Brunetti 05 - Acqua alta
ein gefälschtes Stück gestanden hatte. Aber da war es zu spät. Die Kopien waren angefertigt - übrigens mit erheblichem Kostenaufwand, wenn ich das anmerken darf -, und das machte es natürlich noch notwendiger, sie alle gegen die echten Stücke auszutauschen.«
»Wann?«
»Beim Verpacken im Museum. Es war eigentlich alles ganz einfach, viel einfacher, als wir gedacht hatten. Die kleine Japanerin versuchte aufzubegehren, aber da war es schon viel zu spät.« Er verstummte, und sein Blick schweifte in die Ferne. »Ich glaube, da ist mir klargeworden, daß sie früher oder später zum Problem werden würde.« Sein Lächeln erschien wieder. »Und wie recht ich damit hatte.«
»Und darum mußte sie aus dem Weg geräumt werden?«
»Natürlich«, bestätigte er ohne Umschweife. »Ich wußte, daß ich keine andere Wahl hatte.«
»Was hatte sie denn getan?«
»Nun, zuerst machte sie hier einige Scherereien, und als sie wieder in China war, hat sie einen Brief an ihre Eltern geschrieben und sie um Rat gebeten. Danach hatte ich natürlich keine Wahl mehr, sie mußte weg.« Er legte den Kopf schief, eine Gebärde, der sie entnahm, daß er ihr etwas anvertrauen wollte. »Ehrlich gesagt, ich war überrascht, wie leicht das ging. Ich hatte es mir viel komplizierter vorgestellt, so etwas in China zu arrangieren.« Er schüttelte langsam den Kopf, bekümmert über dies neuerliche Beispiel kultureller Verseuchung.

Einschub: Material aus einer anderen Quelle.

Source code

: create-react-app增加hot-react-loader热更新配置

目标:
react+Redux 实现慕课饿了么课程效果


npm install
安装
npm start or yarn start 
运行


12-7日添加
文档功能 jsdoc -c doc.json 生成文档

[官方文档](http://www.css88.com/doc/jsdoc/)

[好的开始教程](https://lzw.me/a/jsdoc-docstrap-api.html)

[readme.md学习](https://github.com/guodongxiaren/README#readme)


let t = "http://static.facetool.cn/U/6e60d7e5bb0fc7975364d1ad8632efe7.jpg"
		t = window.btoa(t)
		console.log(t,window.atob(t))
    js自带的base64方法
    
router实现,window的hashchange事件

»Woher wissen Sie, daß sie ihren Eltern geschrieben hatte?«
»Weil ich den Brief gelesen habe«, erklärte er und korrigierte sich dann: »Das heißt, ich habe eine Übersetzung ihres Briefes gelesen.«
»Wie sind Sie da rangekommen?«
»Eure gesamte Post wurde geöffnet und gelesen.« Sein Ton war fast tadelnd, als hätte sie doch wenigstens das wissen müssen. »Wie haben Sie eigentlich diesen Brief an Semenzato rausbekommen?« Seine Neugier war echt.
»Ich habe ihn jemandem mitgegeben.«
»Einem von der Ausgrabungsstätte?«
»Nein, einem Touristen, den ich in Xi'an getroffen habe. Er wollte nach Hongkong, und ich habe ihn gebeten, meinen Brief dort aufzugeben. Ich wußte, daß er auf diese Weise viel schneller ankommen würde.«
»Sehr schlau, Dottoressa. Doch, wirklich sehr schlau.«
Ein kalter Schauer durchfuhr ihren Körper. Sie hob ihre Füße, die schon lange fühllos geworden waren, von dem Marmorboden hoch und stellte sie auf die unterste Quersprosse des Stuhls. Der Regen hatte ihren Pullover völlig durchnäßt, und sie fühlte sich in ihren feuchtkalten Kleidern wie in einer Falle. Ein Schüttelfrost überkam sie, und sie schloß die Augen, bis er vorbei war. Der dumpfe Schmerz, der schon seit Tagen in ihrem Kiefer auf der Lauer lag, war zu einer lodernden Flamme geworden.
Als sie die Augen aufmachte, stand der Mann nicht mehr neben ihr, sondern nahm auf der anderen Seite des Raumes gerade wieder ein Keramikgefäß herunter.
»Was haben Sie mit mir vor?« fragte sie in bemüht ruhigem Ton.
Er kam zu ihr zurück, die Schale behutsam in beiden Händen haltend. »Das hier, finde ich, ist das schönste Stück, das ich besitze«, sagte er, wobei er sie leicht drehte, damit Brett die schlichten Linien des Musters sah, das rundherum lief. »Aus der Provinz Tsinghai, ganz am Ende der großen Mauer. Meiner Schätzung nach ist sie etwa fünf tausend Jahre alt, was meinen Sie?«
Brett blickte stumpf zu ihm auf und sah einen beleibten Mann mittleren Alters mit einer bemalten braunen Schale in den Händen. »Ich habe Sie gefragt, was Sie mit mir vorhaben«, wiederholte sie.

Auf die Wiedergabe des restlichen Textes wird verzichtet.